Reading Data in parallel from file and pushing to the plasma object store

Assume I have a directory called data/ with many files numbering over 1K. Total size of the directory is about 20-30 GB. Object store memory is 50GB.

I am attempting to read the data (pytorch tensors) in parallel from disk and put it in the object store.

e.g.

@ray.remote
def read_file(filepath):
    object_ref = ray.put(torch.load(filepath))
    return object_ref


def read_data(filepaths):
    read_file_refs = []

object_refs = ray.get(
    [read_file_refs.append(read_file.remote(filepath)) for filepath in filepaths]
) # This runs very fast to put objects in plasma object store. 

data = ray.get(object_refs) # takes a lot of time ( I am looking to build 1 big dataset) 

My questions are:

  1. What is a better way or the most optimal way to read a lot data from the object store?
  2. Am I doing this properly/optimally?

Are you purely reading files or doing some map-reduce like operations on top of it?

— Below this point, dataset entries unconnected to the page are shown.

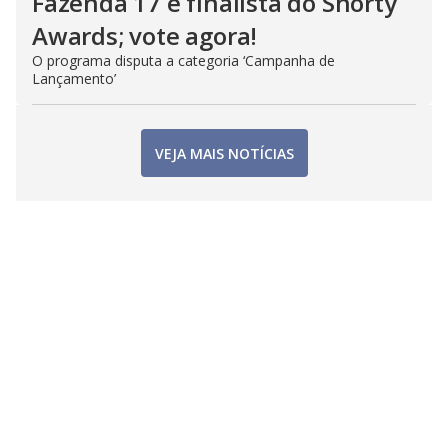
Fazenda 17 é finalista do Shorty
Awards; vote agora!
O programa disputa a categoria ‘Campanha de
Lançamento’
VEJA MAIS NOTÍCIAS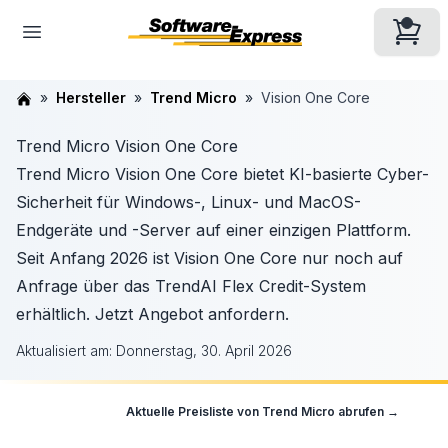
Hersteller
Trend Micro
Vision One Core
Trend Micro Vision One Core
Trend Micro Vision One Core bietet KI-basierte Cyber-
Sicherheit für Windows-, Linux- und MacOS-
Endgeräte und -Server auf einer einzigen Plattform.
Seit Anfang 2026 ist Vision One Core nur noch auf
Anfrage über das TrendAI Flex Credit-System
erhältlich. Jetzt Angebot anfordern.
Aktualisiert am:
Donnerstag, 30. April 2026
Aktuelle Preisliste von
Trend Micro
abrufen →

For now, I am purely reading in the files. The intention is to do some processing on it later, but I want to also aggregate the data back to be fed into a DataLoader, batched and resample.

I am trying to find a faster way to read in the data.

If you are reading the data, the current pattern will invoke several copies. For example;

  1. when you first read using torch.load, it copies data to memory/
  2. When you run ray.put, it copies to the shared memory.
  3. Lastly, when you run ray.get(object_refs), it copies data back to your driver (zero copy read is supported only for numpy array with float & integer, so the contents of your file will be copied to your driver process memory)

To optimize, there are multiple things you can do.

  1. If you will process this data, and you’d like to use zero-copy read, you need to do some pre-processing to convert your file contetns to numpy or pandas datafram (which uses float & integer data type).
  2. Otherwise, I just recommend you to use multiple tasks that read partitions from your files directly there (which will minimize the copy cost).

Also, cc @yncxcw He has been doing bunch of data loading stuff using Ray, so it could probably give you some feedback!